Weld County Irrigation
Here is a land where life is written in water.
- Thomas Hornsby Ferril
Hard-pressed to turn crusty sod into fertile soil, northern Colorado's earliest farmers devised an ingenious solution: they built "more rivers." Beginning in 1870, settlers in the Poudre and Platte valleys dug hundreds of miles of canals, transforming a slice of the Great American Desert into an agrarian stronghold. Farming now rivaled mining as Colorado's primary industry; the state's cultivated acreage increased thirty-fold between 1870 and 1920, and agriculture's share of the economy more than doubled. The irrigation methods developed here gave Colorado—and the Great Plains as a whole—a foundation for permanent settlement. Long after most of the mines had been abandoned, the canals remained in use, the backbone of a vast farming civilization. Weld County is among the nation's most heavily irrigated counties.
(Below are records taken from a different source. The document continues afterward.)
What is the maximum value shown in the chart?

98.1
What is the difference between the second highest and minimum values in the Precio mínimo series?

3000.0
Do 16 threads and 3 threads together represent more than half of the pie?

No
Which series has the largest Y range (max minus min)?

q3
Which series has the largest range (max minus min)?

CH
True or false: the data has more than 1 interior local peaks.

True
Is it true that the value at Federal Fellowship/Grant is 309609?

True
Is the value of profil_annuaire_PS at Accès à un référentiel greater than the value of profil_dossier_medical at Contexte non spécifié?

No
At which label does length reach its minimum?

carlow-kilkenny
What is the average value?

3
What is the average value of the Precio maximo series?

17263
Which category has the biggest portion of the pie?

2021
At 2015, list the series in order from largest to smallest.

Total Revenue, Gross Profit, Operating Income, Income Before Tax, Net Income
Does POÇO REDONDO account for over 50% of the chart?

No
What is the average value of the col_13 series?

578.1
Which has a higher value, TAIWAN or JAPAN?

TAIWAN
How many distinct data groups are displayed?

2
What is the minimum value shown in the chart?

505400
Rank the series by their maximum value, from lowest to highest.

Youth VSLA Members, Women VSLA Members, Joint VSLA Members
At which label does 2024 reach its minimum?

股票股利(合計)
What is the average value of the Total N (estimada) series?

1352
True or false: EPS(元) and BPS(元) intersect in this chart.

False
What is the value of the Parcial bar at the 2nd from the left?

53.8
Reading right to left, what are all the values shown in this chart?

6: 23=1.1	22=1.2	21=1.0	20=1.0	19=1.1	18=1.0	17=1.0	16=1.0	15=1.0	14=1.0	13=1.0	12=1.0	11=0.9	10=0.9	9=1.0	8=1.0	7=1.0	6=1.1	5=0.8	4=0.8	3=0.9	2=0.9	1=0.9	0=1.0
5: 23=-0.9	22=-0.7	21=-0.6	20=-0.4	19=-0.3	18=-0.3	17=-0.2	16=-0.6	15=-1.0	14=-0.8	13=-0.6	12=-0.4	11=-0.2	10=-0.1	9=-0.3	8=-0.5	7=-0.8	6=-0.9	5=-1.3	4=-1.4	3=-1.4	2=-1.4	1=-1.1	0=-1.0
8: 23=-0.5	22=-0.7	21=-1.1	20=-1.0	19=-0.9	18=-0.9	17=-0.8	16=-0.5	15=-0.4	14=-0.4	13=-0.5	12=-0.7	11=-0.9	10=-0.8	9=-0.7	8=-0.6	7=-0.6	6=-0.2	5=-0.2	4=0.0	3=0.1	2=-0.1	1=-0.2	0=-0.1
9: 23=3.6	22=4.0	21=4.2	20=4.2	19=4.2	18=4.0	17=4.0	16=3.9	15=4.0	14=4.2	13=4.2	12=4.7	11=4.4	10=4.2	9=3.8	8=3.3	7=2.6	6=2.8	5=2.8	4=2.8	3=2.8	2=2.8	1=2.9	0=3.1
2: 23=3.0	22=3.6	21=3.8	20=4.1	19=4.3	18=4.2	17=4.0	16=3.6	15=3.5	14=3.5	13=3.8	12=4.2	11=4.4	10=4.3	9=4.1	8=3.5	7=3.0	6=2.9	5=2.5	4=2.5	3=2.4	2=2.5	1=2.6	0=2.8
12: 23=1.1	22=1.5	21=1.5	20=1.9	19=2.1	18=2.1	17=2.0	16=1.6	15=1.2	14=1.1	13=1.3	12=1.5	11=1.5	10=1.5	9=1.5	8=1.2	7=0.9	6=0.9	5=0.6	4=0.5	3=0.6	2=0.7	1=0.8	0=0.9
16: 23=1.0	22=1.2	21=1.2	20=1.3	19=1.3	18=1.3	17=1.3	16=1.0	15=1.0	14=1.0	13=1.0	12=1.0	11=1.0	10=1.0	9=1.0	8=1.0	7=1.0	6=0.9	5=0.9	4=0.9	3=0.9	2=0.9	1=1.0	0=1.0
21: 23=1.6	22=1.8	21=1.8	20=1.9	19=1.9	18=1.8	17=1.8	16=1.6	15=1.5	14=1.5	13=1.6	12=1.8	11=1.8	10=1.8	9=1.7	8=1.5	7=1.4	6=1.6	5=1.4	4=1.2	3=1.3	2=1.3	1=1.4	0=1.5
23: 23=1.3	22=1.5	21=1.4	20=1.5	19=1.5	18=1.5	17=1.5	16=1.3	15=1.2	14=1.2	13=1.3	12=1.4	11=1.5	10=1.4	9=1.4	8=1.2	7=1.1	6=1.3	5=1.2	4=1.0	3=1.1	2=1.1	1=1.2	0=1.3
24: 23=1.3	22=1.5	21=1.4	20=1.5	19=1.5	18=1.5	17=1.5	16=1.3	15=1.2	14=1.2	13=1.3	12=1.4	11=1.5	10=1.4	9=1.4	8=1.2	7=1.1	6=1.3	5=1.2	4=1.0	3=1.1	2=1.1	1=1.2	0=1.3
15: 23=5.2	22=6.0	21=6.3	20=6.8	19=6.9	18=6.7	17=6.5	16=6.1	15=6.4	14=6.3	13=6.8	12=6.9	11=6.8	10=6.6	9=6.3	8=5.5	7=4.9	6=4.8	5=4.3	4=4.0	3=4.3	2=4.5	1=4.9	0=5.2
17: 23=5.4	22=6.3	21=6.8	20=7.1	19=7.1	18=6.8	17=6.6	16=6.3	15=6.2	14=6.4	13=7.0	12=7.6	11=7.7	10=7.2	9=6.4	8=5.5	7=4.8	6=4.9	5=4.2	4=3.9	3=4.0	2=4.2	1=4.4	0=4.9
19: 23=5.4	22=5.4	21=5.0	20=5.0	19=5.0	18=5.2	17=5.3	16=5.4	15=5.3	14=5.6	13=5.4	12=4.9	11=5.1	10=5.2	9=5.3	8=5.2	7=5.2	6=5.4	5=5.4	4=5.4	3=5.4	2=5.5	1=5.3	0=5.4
One man alone cannot build an irrigation canal many miles in length and so redeem broad prairie land from the curse of sterility. It takes combined energy, skill, and capital to construct them.
- William Pabor
After carving a tiny irrigation ditch by himself, Benjamin Eaton (a future Colorado
governor) saw the need for settlers to pool their resources. An individual might be able to water a few acres, but groups of people working together could irrigate whole counties. In 1870 the Union Colony created the first canal cooperative (or "joint-stock company"), which guaranteed each shareholder a certain amount of water per year in exchange for construction and maintenance fees. More than a dozen similar facilities opened in northern Colorado during the 1880s, including Eaton's colossal Larimer and Weld Canal, which created well over 60,000 acres of new farm land. The rugged individualist may be a western icon, but it took collective effort to make Colorado into a farming state.